Sarah Sweitzer doesn’t get up in the morning wondering what she can do each day to make Stanislaus State’s Stockton Campus reach its full potential.
“I’ve been up most of the night thinking of ideas,” said Sweitzer, appointed dean of the Stockton Campus in July. “What makes me excited about coming here are the people and what we can create.”
Steeped in science — with a Bachelor of Science in Chemistry from the University of Nevada, Reno, a doctorate in pharmacology and toxicology from Dartmouth Medical School and a post-doctoral fellowship in Stanford University’s School of Medicine’s Department of Anesthesiology — Sweitzer is still an advocate of STEAM, which adds art to courses in science, technology, engineering and mathematics.
It explains her putting a huge design of hot air balloons in the entry of the Stockton Campus’s Acacia Building so students, staff and faculty can stop and color, connecting through their creativity.
The balloons are part of Sweitzer’s theme of the Stockton Campus rising. She and newly named Stockton Campus Dean of Students Amy McKinney immediately bonded over their red hair and shared dream of the Campus’s potential. Together, they organized a door decorating contest in the building.
The touches spruce up the Acacia Building that will give way to a new classroom building scheduled to open in fall 2025.
Sweitzer, with McKinney at her side, sees a lot to be done before that happens.
First and foremost, Sweitzer wants to establish the Stockton Campus as what she calls “an anchor institution.”
“They take root and serve the community through economic development,” Sweitzer said. “Their missions and development of intellectual and human capital are part of a community’s vitality, energy and growth. This will be my fourth institution at which we are reshaping its work within a community as an anchor institution.”
There are other anchors in Stockton, with a population of 322,000, including hospitals, museums and universities.
With 19 years of experience working in higher education, Sweitzer has held teaching and leadership roles at the University of South Carolina School of Medicine, Presbyterian College School of Pharmacy in Clinton, South Carolina, Concordia University in Portland, Oregon, and most recently, as provost and chief executive officer of Touro University California in Vallejo.
Her playbook was to make each an integral part of the community, and her goal in Stockton is no different.
“There are multiple parts to it, but I like to talk about it as a community developer,” Sweitzer said. “We largely have a local student enrollment. We are developing community by educating local students and giving local community members opportunities for higher education.”
The University is a service provider, creator of employees and well as an employer.
“We’re also a cluster anchor,” Sweitzer said. “We bring people together, bring organizations together and create larger outcomes and synergies. That’s the work of the Community Equity Research Center (CERC) here.”
The work includes securing grants to create opportunities, and Sweitzer excels at that. While at Touro, she landed a multi-million dollar grant to be shared among three North Bay facilities to run community health worker clinics. Successful participants earn certificates to provide communities with health navigation, health education and health outreach, as well as some care management and peer counseling.
Sweitzer brought some of that grant funding to Stockton, and the first cohort of the program at the Stan State Stockton Campus was held during the summer.

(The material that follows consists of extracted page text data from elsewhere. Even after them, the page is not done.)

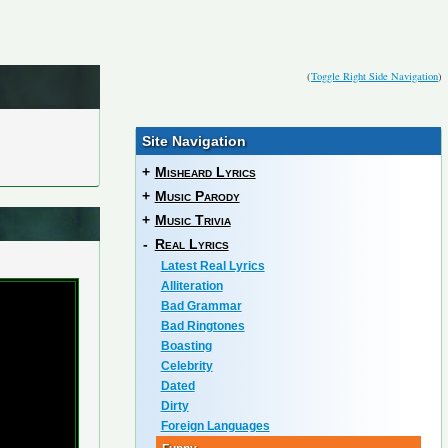
(
Toggle Right Side Navigation
)
Site Navigation
+
Misheard Lyrics
+
Music Parody
+
Music Trivia
-
Real Lyrics
Latest Real Lyrics
Alliteration
Bad Grammar
Bad Ringtones
Boasting
Celebrity
Dated
Dirty
Foreign Languages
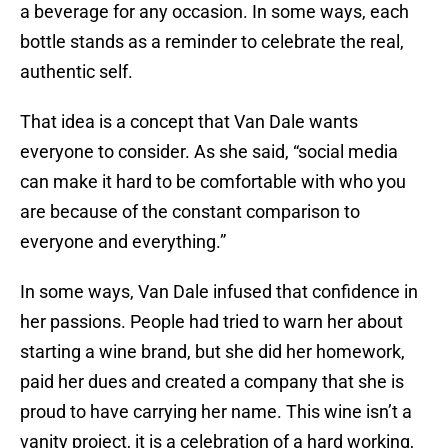
a beverage for any occasion. In some ways, each
bottle stands as a reminder to celebrate the real,
authentic self.
That idea is a concept that Van Dale wants
everyone to consider. As she said, “social media
can make it hard to be comfortable with who you
are because of the constant comparison to
everyone and everything.”
In some ways, Van Dale infused that confidence in
her passions. People had tried to warn her about
starting a wine brand, but she did her homework,
paid her dues and created a company that she is
proud to have carrying her name. This wine isn’t a
vanity project, it is a celebration of a hard working,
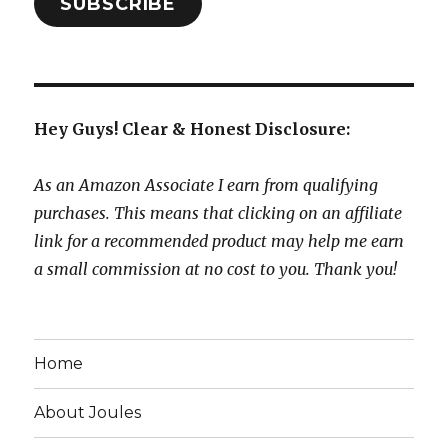
SUBSCRIBE
Hey Guys! Clear & Honest Disclosure:
As an Amazon Associate I earn from qualifying
purchases. This means that clicking on an affiliate
link for a recommended product may help me earn
a small commission at no cost to you. Thank you!
Home
About Joules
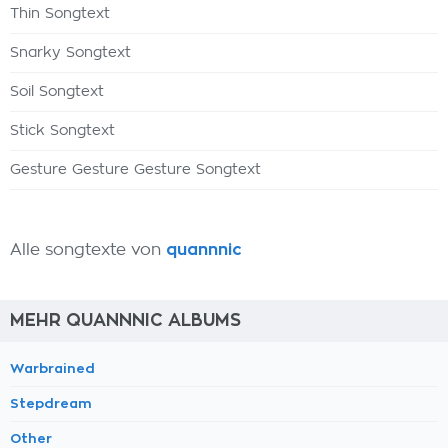
Thin Songtext
Snarky Songtext
Soil Songtext
Stick Songtext
Gesture Gesture Gesture Songtext
Alle songtexte von
quannnic
MEHR QUANNNIC ALBUMS
Warbrained
Stepdream
Other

Bringing in more students to the Stockton Campus is a goal. Once students arrive, they need to feel a part of a community and sense of belonging. Sweitzer and McKinney are working together to create an inclusive environment for students, faculty and staff.
“When you’re in higher education, you’re not just an employee,” Sweitzer said. “You change students’ lives every day. It’s a privilege and honor to work in higher education, because when you touch student lives, you change their family trajectories for generations.
“I know that well, because I’m a first-generation student and had a mentor who changed my life, and many of our faculty and staff here are first-generation, too. Many of our staff are also Stan State graduates, which is amazing. It brings it full circle.”
The dedicated faculty at the Stockton Campus inspire her.
“They are here because they genuinely want to work in this community and have brought heart to this campus,” Sweitzer said. “Many have been here for years through good and bad and have remained because of their commitment to student-centered education and to providing students with opportunities.
“Those are faculty who might teach on both campuses or just here, and we have faculty who have full-time jobs and come here and teach after they’ve finished their day jobs. They engage with students and the students love them. They bring workforce experience and passion for education.”
Making all the Stockton Campus has to offer better known and creating more partnerships in the community are top priorities.
Another is increasing diversity in all professional realms, including in those disciplines offered on the Stockton Campus: education, health care and business.
“If we are going to address health, economic and educational inequities, we have to diversify the population we’re educating,” she said. “We have to diversify our K-12 educators. We have to diversify our health care educators. We have to diversify our business leaders."
Stockton is a place to do that, Sweitzer said.
She looks at Stockton and Stan State’s campus there and sees nothing but potential. Figuring out ways to reach it keeps her up nights, and she couldn’t be happier.